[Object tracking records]
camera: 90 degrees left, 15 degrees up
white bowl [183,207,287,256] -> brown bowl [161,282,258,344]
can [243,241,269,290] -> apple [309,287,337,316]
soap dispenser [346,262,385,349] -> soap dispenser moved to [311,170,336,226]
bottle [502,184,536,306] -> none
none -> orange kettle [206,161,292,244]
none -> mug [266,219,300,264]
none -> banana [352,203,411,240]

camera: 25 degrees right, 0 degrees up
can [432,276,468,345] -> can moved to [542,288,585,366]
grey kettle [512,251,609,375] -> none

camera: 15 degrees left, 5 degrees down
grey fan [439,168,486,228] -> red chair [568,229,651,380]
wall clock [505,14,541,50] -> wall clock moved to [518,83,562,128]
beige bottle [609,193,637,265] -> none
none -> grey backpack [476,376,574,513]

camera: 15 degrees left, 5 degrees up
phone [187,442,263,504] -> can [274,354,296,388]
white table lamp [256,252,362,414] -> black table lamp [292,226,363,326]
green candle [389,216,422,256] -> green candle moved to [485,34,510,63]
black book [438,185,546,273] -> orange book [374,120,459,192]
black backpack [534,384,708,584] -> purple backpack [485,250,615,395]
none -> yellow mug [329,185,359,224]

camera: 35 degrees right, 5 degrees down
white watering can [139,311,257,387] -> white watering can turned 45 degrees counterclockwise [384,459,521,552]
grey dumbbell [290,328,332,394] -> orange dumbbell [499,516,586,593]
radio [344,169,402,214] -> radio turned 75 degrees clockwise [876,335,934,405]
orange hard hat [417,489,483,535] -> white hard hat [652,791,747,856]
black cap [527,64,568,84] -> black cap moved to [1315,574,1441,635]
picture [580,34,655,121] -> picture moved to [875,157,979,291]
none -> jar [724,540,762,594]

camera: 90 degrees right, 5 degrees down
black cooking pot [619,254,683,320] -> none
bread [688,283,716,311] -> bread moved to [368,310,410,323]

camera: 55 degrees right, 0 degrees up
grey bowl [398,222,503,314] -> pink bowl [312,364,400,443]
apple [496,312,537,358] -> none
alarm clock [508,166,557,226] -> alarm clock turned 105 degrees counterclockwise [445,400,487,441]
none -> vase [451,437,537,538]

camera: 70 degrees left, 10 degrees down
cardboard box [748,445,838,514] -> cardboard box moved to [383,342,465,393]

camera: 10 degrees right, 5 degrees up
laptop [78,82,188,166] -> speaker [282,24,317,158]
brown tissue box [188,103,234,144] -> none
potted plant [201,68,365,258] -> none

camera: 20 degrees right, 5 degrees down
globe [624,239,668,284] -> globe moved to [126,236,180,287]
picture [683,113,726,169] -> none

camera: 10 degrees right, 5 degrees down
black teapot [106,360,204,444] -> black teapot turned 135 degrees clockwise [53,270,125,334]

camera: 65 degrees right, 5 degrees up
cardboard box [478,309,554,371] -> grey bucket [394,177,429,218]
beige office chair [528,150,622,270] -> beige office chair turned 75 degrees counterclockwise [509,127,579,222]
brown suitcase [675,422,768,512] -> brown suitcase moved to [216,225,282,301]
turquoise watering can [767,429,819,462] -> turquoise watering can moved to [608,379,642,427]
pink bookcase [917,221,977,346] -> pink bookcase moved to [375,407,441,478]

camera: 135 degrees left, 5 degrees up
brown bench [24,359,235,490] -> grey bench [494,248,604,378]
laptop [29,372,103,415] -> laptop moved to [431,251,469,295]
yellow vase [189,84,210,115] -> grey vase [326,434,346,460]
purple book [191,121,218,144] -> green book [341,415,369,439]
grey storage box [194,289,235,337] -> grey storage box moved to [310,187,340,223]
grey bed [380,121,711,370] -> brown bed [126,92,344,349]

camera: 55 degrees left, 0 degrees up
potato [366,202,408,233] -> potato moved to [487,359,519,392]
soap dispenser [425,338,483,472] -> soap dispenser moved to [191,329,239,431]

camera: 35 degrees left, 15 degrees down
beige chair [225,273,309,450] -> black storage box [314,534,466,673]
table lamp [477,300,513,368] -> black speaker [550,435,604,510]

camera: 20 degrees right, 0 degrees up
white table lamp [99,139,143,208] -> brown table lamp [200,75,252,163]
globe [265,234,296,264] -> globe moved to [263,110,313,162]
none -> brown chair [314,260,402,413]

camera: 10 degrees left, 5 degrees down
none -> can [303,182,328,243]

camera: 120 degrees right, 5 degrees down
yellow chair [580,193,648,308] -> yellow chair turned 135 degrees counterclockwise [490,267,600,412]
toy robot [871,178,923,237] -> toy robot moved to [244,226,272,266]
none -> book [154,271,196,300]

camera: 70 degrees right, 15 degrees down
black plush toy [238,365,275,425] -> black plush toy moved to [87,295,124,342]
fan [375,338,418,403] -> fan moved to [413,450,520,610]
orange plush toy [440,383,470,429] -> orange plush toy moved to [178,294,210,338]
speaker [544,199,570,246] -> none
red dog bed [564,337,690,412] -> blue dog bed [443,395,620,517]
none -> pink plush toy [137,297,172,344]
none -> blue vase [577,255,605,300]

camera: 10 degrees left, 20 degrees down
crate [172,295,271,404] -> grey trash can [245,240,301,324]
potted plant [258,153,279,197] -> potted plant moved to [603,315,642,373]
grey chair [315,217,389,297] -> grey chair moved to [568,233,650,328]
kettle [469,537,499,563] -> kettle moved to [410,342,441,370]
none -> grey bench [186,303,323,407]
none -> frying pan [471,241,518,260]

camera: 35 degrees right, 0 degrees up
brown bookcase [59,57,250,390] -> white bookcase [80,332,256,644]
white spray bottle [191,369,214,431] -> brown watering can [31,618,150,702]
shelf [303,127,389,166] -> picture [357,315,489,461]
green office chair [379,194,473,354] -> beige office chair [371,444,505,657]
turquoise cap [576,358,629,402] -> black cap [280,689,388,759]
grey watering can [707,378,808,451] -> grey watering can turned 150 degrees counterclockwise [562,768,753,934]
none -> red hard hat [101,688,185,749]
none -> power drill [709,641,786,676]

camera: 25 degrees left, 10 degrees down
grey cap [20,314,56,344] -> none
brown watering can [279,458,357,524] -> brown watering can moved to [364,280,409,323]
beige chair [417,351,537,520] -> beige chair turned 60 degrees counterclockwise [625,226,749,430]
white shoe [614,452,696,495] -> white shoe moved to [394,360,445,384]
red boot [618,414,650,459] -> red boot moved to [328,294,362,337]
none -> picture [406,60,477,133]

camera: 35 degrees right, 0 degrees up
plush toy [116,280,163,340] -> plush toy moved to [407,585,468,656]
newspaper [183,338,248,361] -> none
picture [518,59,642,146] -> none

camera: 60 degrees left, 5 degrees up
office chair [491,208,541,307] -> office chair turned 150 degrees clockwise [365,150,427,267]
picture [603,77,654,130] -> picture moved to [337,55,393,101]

▶ [Goal of the exercise]: In the entries above, the lines from the one bearing "black backpack [534,384,708,584]" up to and including the one bearing "camera: 10 degrees right, 5 degrees down" should be transcribed exactly; no other line is wanted.

▶ [Solved exercise]:
black backpack [534,384,708,584] -> purple backpack [485,250,615,395]
none -> yellow mug [329,185,359,224]

camera: 35 degrees right, 5 degrees down
white watering can [139,311,257,387] -> white watering can turned 45 degrees counterclockwise [384,459,521,552]
grey dumbbell [290,328,332,394] -> orange dumbbell [499,516,586,593]
radio [344,169,402,214] -> radio turned 75 degrees clockwise [876,335,934,405]
orange hard hat [417,489,483,535] -> white hard hat [652,791,747,856]
black cap [527,64,568,84] -> black cap moved to [1315,574,1441,635]
picture [580,34,655,121] -> picture moved to [875,157,979,291]
none -> jar [724,540,762,594]

camera: 90 degrees right, 5 degrees down
black cooking pot [619,254,683,320] -> none
bread [688,283,716,311] -> bread moved to [368,310,410,323]

camera: 55 degrees right, 0 degrees up
grey bowl [398,222,503,314] -> pink bowl [312,364,400,443]
apple [496,312,537,358] -> none
alarm clock [508,166,557,226] -> alarm clock turned 105 degrees counterclockwise [445,400,487,441]
none -> vase [451,437,537,538]

camera: 70 degrees left, 10 degrees down
cardboard box [748,445,838,514] -> cardboard box moved to [383,342,465,393]

camera: 10 degrees right, 5 degrees up
laptop [78,82,188,166] -> speaker [282,24,317,158]
brown tissue box [188,103,234,144] -> none
potted plant [201,68,365,258] -> none

camera: 20 degrees right, 5 degrees down
globe [624,239,668,284] -> globe moved to [126,236,180,287]
picture [683,113,726,169] -> none

camera: 10 degrees right, 5 degrees down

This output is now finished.